Loris D’Ambrosio non è una vittima del dovere. Lo ha deciso il plenum del Csm, confermando la decisione assunta dalla quarta commissione di Palazzo dei Marescialli sull’ex consigliere giuridico di Giorgio Napolitano al Quirinale, stroncato da un infarto nel 2012. La delibera approvata dal Consiglio ritiene ”insussistenti i presupposti” per il riconoscimento dello status di ”vittima del dovere” per D’Ambrosio, non accogliendo la sollecitazione rivolta dai familiari al ministero della Giustizia nel 2017.

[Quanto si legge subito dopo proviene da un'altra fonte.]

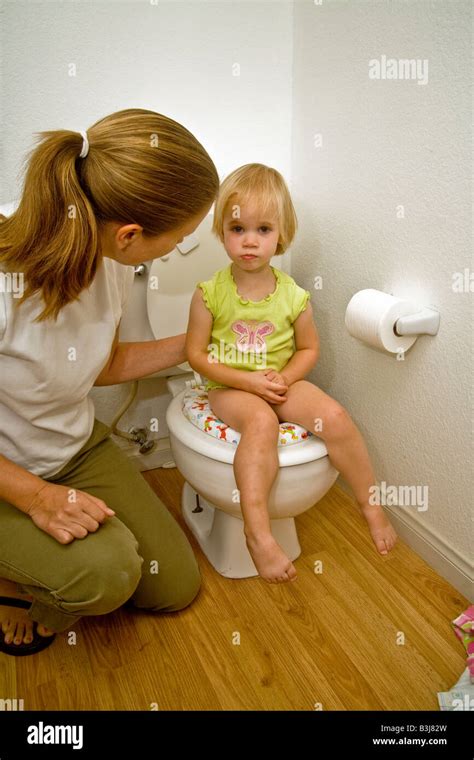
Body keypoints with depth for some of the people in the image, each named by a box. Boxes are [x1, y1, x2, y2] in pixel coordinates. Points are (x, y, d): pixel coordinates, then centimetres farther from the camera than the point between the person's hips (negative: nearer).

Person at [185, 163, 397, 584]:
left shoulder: (293, 296, -3)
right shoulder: (210, 293, -7)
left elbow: (309, 348, 8)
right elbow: (197, 353, -5)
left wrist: (285, 377, -11)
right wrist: (247, 380, -16)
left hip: (282, 384, 3)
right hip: (230, 388, -2)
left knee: (334, 416, -20)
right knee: (261, 422, -34)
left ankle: (371, 504, 0)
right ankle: (257, 531, -30)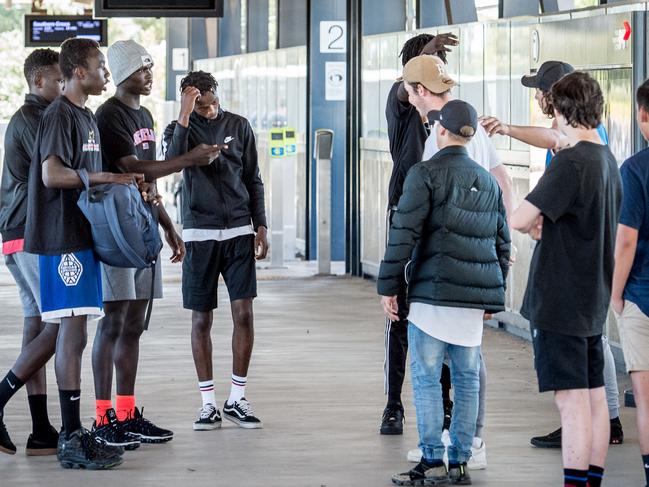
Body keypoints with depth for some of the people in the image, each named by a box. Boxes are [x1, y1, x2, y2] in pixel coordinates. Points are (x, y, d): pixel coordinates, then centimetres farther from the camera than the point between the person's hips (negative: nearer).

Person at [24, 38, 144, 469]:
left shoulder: (86, 117, 18)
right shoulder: (59, 115, -11)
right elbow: (52, 175, -21)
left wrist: (122, 184, 10)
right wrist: (102, 178, -17)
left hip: (84, 237, 10)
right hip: (63, 241, -10)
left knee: (74, 335, 10)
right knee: (73, 334, -10)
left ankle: (76, 433, 14)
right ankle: (71, 439, -9)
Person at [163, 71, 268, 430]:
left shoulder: (238, 126, 6)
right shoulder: (181, 128, 0)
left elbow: (253, 180, 11)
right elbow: (173, 161, -22)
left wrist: (260, 226, 5)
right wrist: (184, 116, -25)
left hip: (238, 231, 1)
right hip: (200, 234, -1)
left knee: (244, 314, -4)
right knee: (202, 319, 2)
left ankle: (237, 399, 6)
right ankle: (208, 402, 9)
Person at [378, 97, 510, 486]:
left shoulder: (425, 174, -5)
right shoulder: (488, 181, 14)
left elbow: (404, 233, -10)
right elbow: (502, 242, 18)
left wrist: (389, 286, -5)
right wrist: (495, 293, 25)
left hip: (434, 292, -6)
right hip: (475, 295, 6)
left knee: (427, 377, -2)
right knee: (467, 377, 10)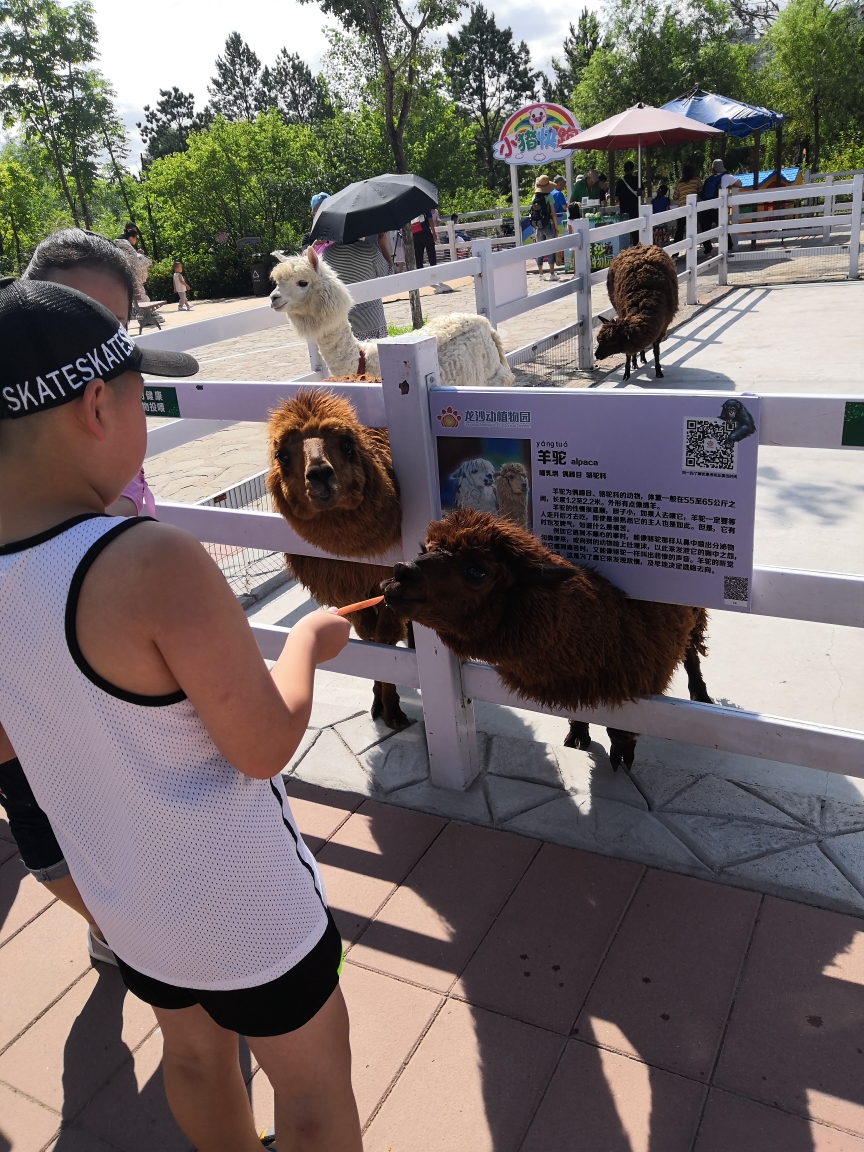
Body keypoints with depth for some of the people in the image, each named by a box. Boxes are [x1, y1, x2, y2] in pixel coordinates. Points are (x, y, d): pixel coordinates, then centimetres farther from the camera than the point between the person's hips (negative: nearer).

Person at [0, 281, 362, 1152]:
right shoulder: (154, 564, -33)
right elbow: (265, 746, -23)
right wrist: (308, 642, -7)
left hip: (121, 897, 7)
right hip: (242, 906, -6)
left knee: (195, 1054, 32)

Dalla decisione del Csm si è dissociata la presidente della Cassazione, Margherita Cassano. “Loris d’Ambrosio – ha detto – nell’ultimo periodo di servizio prestato presso il Quirinale è stato esposto ad un’inaccettabile gogna mediatica rivolta di fatto al presidente della Repubblica Giorgio Napolitano. E’stato il garante della stabilità delle istituzioni democratiche nel momento in cui si poneva il problema di intercettazioni telefoniche in cui era coinvolto il presidente”. Praticamente Cassano si riferisce agli articoli di stampa (molti dei quali del Fatto Quotidiano) che raccontavano come D’Ambrosio fosse stato intercettato più volte mentre parlava al telefono con Nicola Mancino, indagato dai pm di Palermo per falsa testimonianza nell’ambito dell’inchiesta sulla cosiddetta Trattativa tra pezzi dello Stato e Cosa nostra. Gli articoli erano notizie di cronaca non una “gogna mediatica” come sostenuto dalla presidente della Cassazione. E infatti in relazione a quelle intercettazioni D’Ambrosio era stato sentito due volte dai pm siciliani come persona informata sui fatti.

Al telefono col consigliere del Quirinale Mancino si lamentava del trattamento ricevuto da parte della procura. In un colloquio con il Fatto quotidiano D’Ambrosio aveva spiegato di aver ricevuto molte chiamate e lettere da Mancino e di averlo ascoltato perché si trattava comunque di un ex presidente del Senato. In quelle conversazioni Mancino si definiva “un uomo solo”. Ma l’ex ministro della Dc non telefonava solo a D’Ambrosio: per quattro volte la procura lo aveva intercettato mentre era al telefono direttamente con Napolitano. Ascolti che per la procura erano privi di interesse e di rilevanza penale. Nell’estate del 2012 il Quirinale aveva comunque sollevato un conflitto di attribuzione contro la procura davanti alla Corte Costituzionale, ottenendo in seguito l’immediata distruzione di quelle registrazioni, senza passare dunque da un’udienza stralcio in cui sarebbero stati presenti gli avvocati delle parti in causa, come prevede il codice di procedura penale.

Magistrato di lunga esperienza, pm a Roma negli anni del terrorismo e della Banda della Magliana, D’Ambrosio aveva lavorato anche al Ministero della Giustizia, all’epoca in cui Giovanni Falcone era direttore degli Affari Penali. In via Arenula era stato anche capo di gabinetto di quattro guardasigilli, prima di essere chiamato al Quirinale da Carlo Azeglio Ciampi come consigliere giuridico. Incarico che gli era stato confermato anche da Napolitano. Colpito da un infarto il 26 luglio del 2012, all’epoca Napolitano si scagliò contro quella che definì “una campagna violenta e irresponsabile di insinuazioni e di escogitazioni ingiuriose“. Il riferimento era per quella presunta “gogna mediatica” citata oggi al Csm dalla presidente della Cassazione.